Hero329Burgundy2Today, I was doing some research on the web to help me anticipate the care and feeding some some new fountain pens I just ordered. Well not me personally but I placed an order for a few pens and new inks for my brother. It will be his first time using a fountain pen and in anticipation and to get him to read my blog {Wink, Wink} I wanted to jot down a few notes about how to best take care of the pens he ordered. Todays article is how to fill them. The pens he ordered are from HisNibs.com – One of my favorite pen sites. {Great Service – Great Pens and all around nice guy}

My brother asked me to order him the Hero ‘329’ in burgandy color as shown here.

hisnibs burgandy hero 329

He also purchased some Private Reserve Ink – Sonic Blue – I personally have not used this ink – But from what I have read on the Fountain Pen Forums this is a nice ink. He also had me order a Hero ‘367’ Series Blue Pen.

HeroCarraraGreen small

These are two entirely different pens – Both beautiful looking. The major differences are that that Hero ‘329’ is an aerometric style or pump fill. To fill one of these pens you MUST has bottled ink to fill them they will not take any of the prefilled ink cartridges.

Here is an excerpt from RickConner.net’s Site about filling pens:

The Aerometric filler (a Parker term which has since become somewhat generic) is actually a variation on the old-style sleeve filler that was used early in the century. It usually consists of a rubber or rubber-like sac (some are transparent plastic) inside a metal sheath; there’s an opening in the sheath through which you can see a pressure bar. To fill the pen, simply dip the point all the way into the ink bottle, mash the pressure bar, let go and allow the sac to expand and draw in ink. If the pen is new or nearly empty, you might repeat this maneuver a couple of times to make sure you get as much ink as you can.

Now to fill the other pen – You have to either only use ink cartridge or purchase a converter to fill it up. This pen comes with one ink cartridge. To use a standard cartridge it is quite easy to fill. Again Directions taken from RickConner.net Site:

Make sure you have a cartridge that will work in your pen.
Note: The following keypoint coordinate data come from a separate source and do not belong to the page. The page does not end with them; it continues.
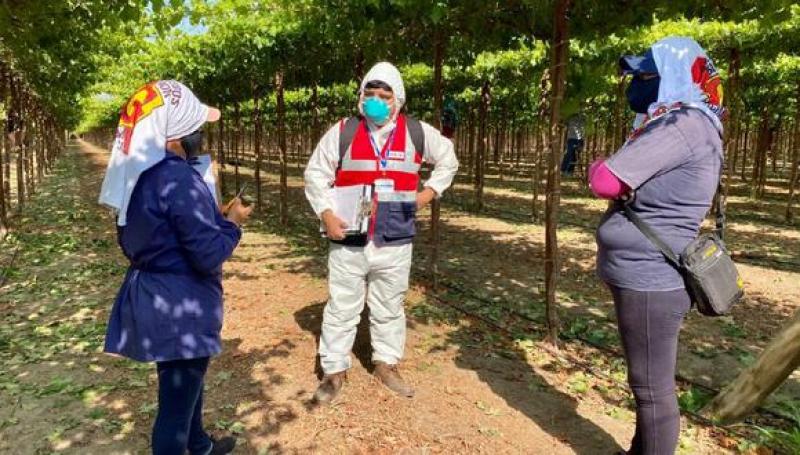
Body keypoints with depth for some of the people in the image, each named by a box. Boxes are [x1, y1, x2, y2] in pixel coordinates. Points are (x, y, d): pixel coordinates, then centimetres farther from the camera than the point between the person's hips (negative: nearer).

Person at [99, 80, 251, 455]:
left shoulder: (138, 174, 4)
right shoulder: (180, 181, -25)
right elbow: (209, 254, -26)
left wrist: (214, 215, 12)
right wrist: (231, 221, -7)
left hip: (151, 295, 10)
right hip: (180, 305, -10)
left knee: (185, 380, 28)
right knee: (178, 395, 6)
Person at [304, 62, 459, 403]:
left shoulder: (417, 132, 2)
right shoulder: (342, 131, -1)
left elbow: (448, 160, 17)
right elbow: (315, 175, 3)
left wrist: (429, 192, 5)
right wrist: (327, 214, -9)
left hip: (395, 242, 1)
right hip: (348, 241, -1)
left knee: (389, 308, 16)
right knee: (341, 308, 9)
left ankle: (386, 365, 34)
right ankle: (334, 371, 24)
You’re usually safe buying the cartridges made by the same company that made the pen, but many pens (generally European) use a standard design making these cartridges more or less interchangeable.

Unscrew the barrel from the pen; pull out the old cartridge (might want to do this with the pen pointing up so you won’t drip any of the remaining ink from the cartridge). Put the new cartridge in its place and push; usually, you have to break a membrane or dislodge a small bead in order to start the ink flow (you should be able to feel a nice “thunk” when you’ve accomplished this). Reassemble the pen and you’re back on the trail. If the pen was dead empty or dried out, it will take a bit of scribbling before the proper ink flow starts up. If the new cartridge is a different color, it may take some time for the new color to appear (the pen must use all the ink stashed away in the feed before taking on new ink from the cartridge). You really shouldn’t have to pinch or squeeze the cartridge to get the flow started.

If you use cartridge pens, you should consider switching to a bottle fill converter; not only is this more economical (not to mention more environmentally sound), but you’re flushing out the feed every time you fill, so it will stay cleaner and will be less likely to clog).

I recommend purchasing a converter for this type of pen for the reasons mentioned above. First I like using a better grade of ink and having the ability to flush the pen out with water to keep them clean that really is one of the best reasons. And this allows you to change the colors when you want. But if you don’t want to purchase a converter and want to clean your pen – check out my next article in the next few days about cleaning a fountain pen.

After purchasing a new pen I have read that it is a good idea to just sit and write and write with it on a sheet of paper what ever you want to “Break” in the pen. This will help the nib get a nice smooth flow going and help give the nib a nice smooth writing experience.